TUGAS TERTULIS:
A: Tuliskan kembali secara persis bagian dari tulisan tentang ayah, dimulai dengan "Tentang hubungan kita" dan terus sampai "menghabisi hutan-hutan kasih.".
B: Menurut tulisan tentang ayah, berapa lama sang ayah menahan pulang karena bekerja?

TEKS SUMBER:
--

BERDEBAT DENGANMU -AYAH-

BERDEBAT DENGANMU -AYAH-
Oleh: Kahar Pagi

Kita adalah dua lelaki yang tak sebanding.
Nyatanya! Takdir tak pernah mengizinkan kita berdiskusi secara dewasa. Tidak juga ada kesempatan untuk sekedar berbincang sebuah tema yang ringan semisal “apa kabarmu?.” Kita memang laki-laki yang tak sebanding! Sebab aku tak pernah melihat engkau menua dan engkau juga tak pernah membersamaiku tumbuh dewasa.

Ingin rasanya aku bertengkar denganmu sebagai orang dewasa yang saling beda pendapat. Aku ingin diakui sebagai anak laki-lakimu yang memiliki pendirian. Tetapi pertengkaran itu tak pernah terjadi sama sekali. Kadang aku ingin berdebat hebat perkara cinta dan jodoh denganmu. Biar aku dengarkan apa pendapatmu tentang perempuan? Bagaimana caramu menilai dan memilihkanku seorang wanita.

Namun semua itu tak pernah terjadi di antara kita. Bahkan sampai sekarang aku telah menikah dan ingin menghadiahkan seorang cucu perempuan untukmu. Hanya terkenang sekali saja marahmu ketika masa kanak-kanak. Itulah untuk pertamakalinya aku bahagia karena pernah jengkel kepadamu.

Kita memang bukan lelaki yang sebanding! Sebab aku tak pernah bisa mengerti kedewasaanmu, dan kau tak mau kompromi atas sifat manja dan kenakalanku. Kau asyik bekerja siang dan malam, menahan pulang hingga tiga sampai empat bulan. Sedangkan aku pergi asyik main bola setiap sore, melupakan makan dan pelajaran di sekolah. Masing-masing kita memang punya cara tersendiri agar bisa disebt “Laki-laki” oleh perempuan kecintaan kita -ibu-. Sepertinya hanya dalam perkara mencintai Ibu saja kita bersepakat.


Tentang hubungan kita yang tak pernah mesra, kaku dan sepi. Sebenarnya aku berbohong tentang semua itu. Aku adalah lelaki yang penuh rindu dendam kepadamu, namun membeku sebab terlalu lama ditahan-tahan. Hingga akhirnya lidah ini terlanjur kelu untuk berbicara soal “kita”. Tubuh ini kaku untuk saling berpeluk mesra sebagai lambang emosi yang meluap sebab cinta membakar rinduku seperti kobaran api yang menghabisi hutan-hutan kasih.

--

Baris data
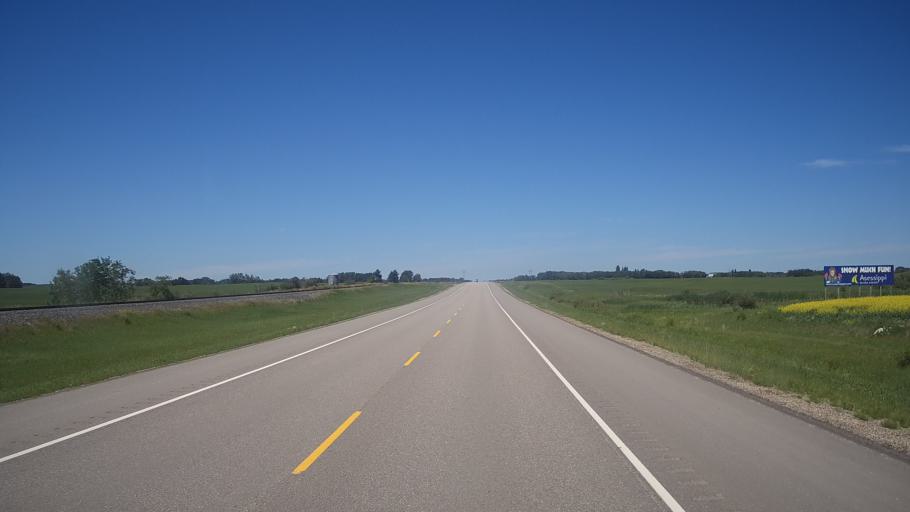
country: CA
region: Manitoba
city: Minnedosa
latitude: 50.2736
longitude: -99.9419
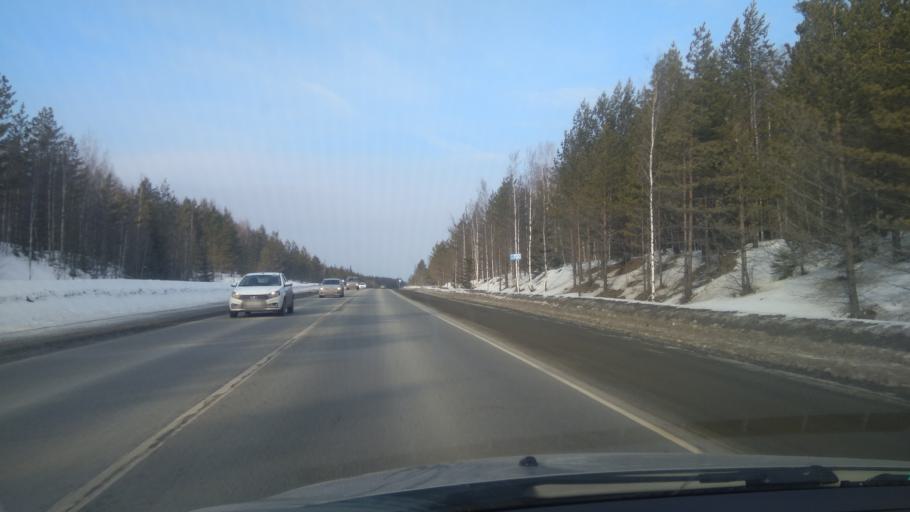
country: RU
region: Sverdlovsk
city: Nizhniye Sergi
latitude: 56.8250
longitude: 59.2465
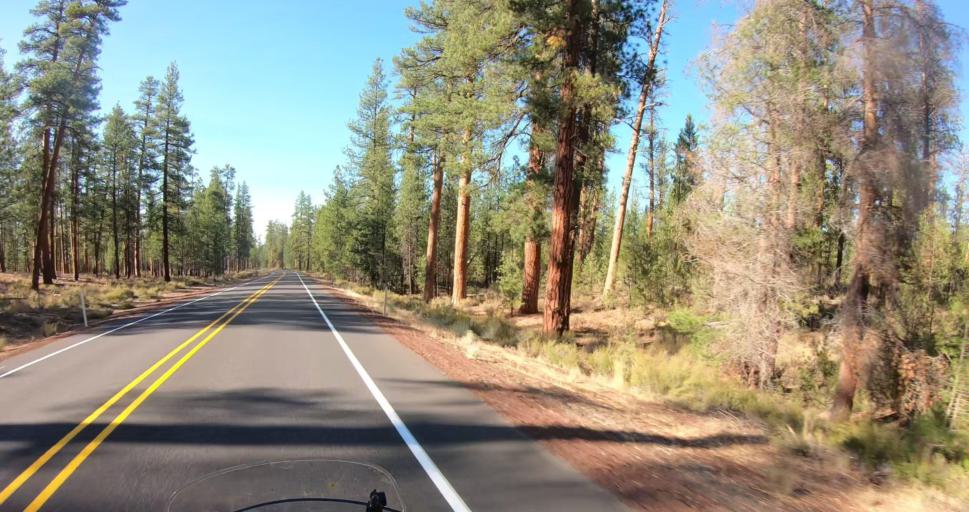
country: US
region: Oregon
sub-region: Deschutes County
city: La Pine
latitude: 43.4709
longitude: -121.3999
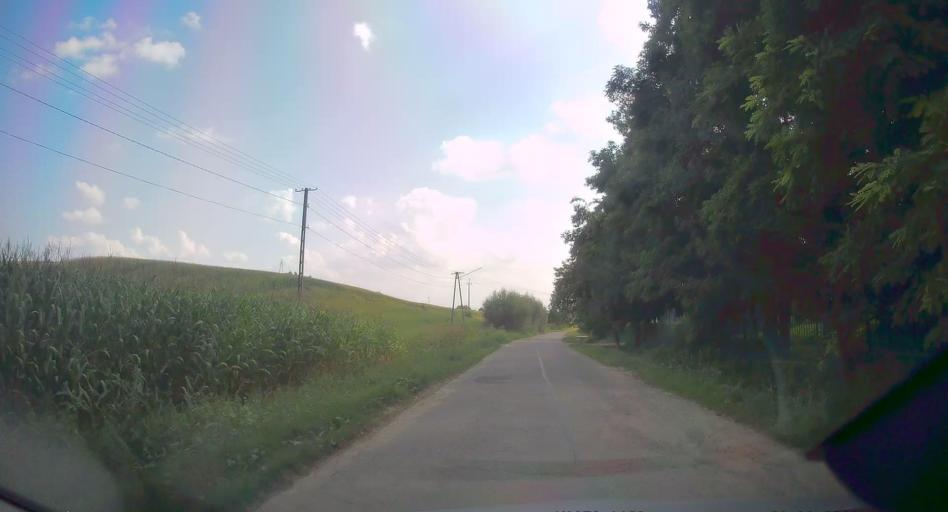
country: PL
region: Lesser Poland Voivodeship
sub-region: Powiat bochenski
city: Dziewin
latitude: 50.1490
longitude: 20.4646
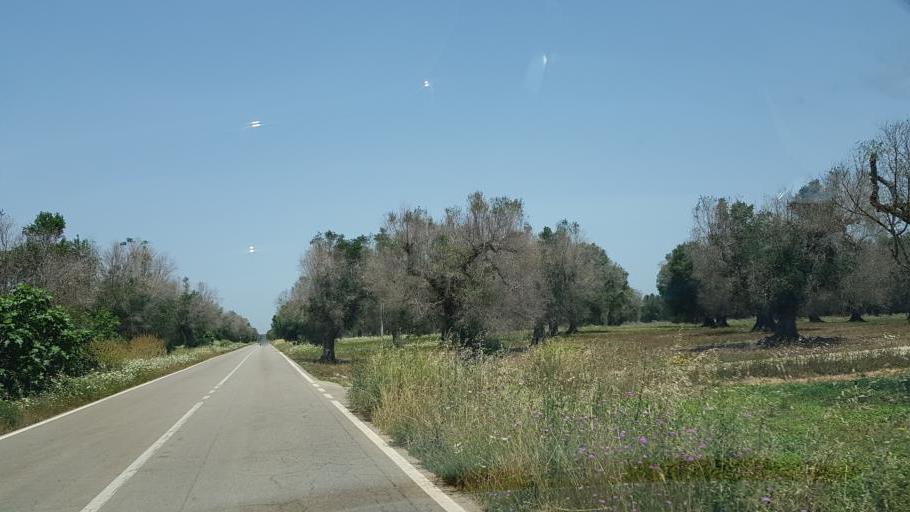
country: IT
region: Apulia
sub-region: Provincia di Lecce
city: Veglie
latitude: 40.3118
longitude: 17.9208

--

DAFTAR JAWABAN:
A:
Tentang hubungan kita yang tak pernah mesra, kaku dan sepi. Sebenarnya aku berbohong tentang semua itu. Aku adalah lelaki yang penuh rindu dendam kepadamu, namun membeku sebab terlalu lama ditahan-tahan. Hingga akhirnya lidah ini terlanjur kelu untuk berbicara soal “kita”. Tubuh ini kaku untuk saling berpeluk mesra sebagai lambang emosi yang meluap sebab cinta membakar rinduku seperti kobaran api yang menghabisi hutan-hutan kasih.

B: Sang ayah menahan pulang hingga tiga sampai empat bulan.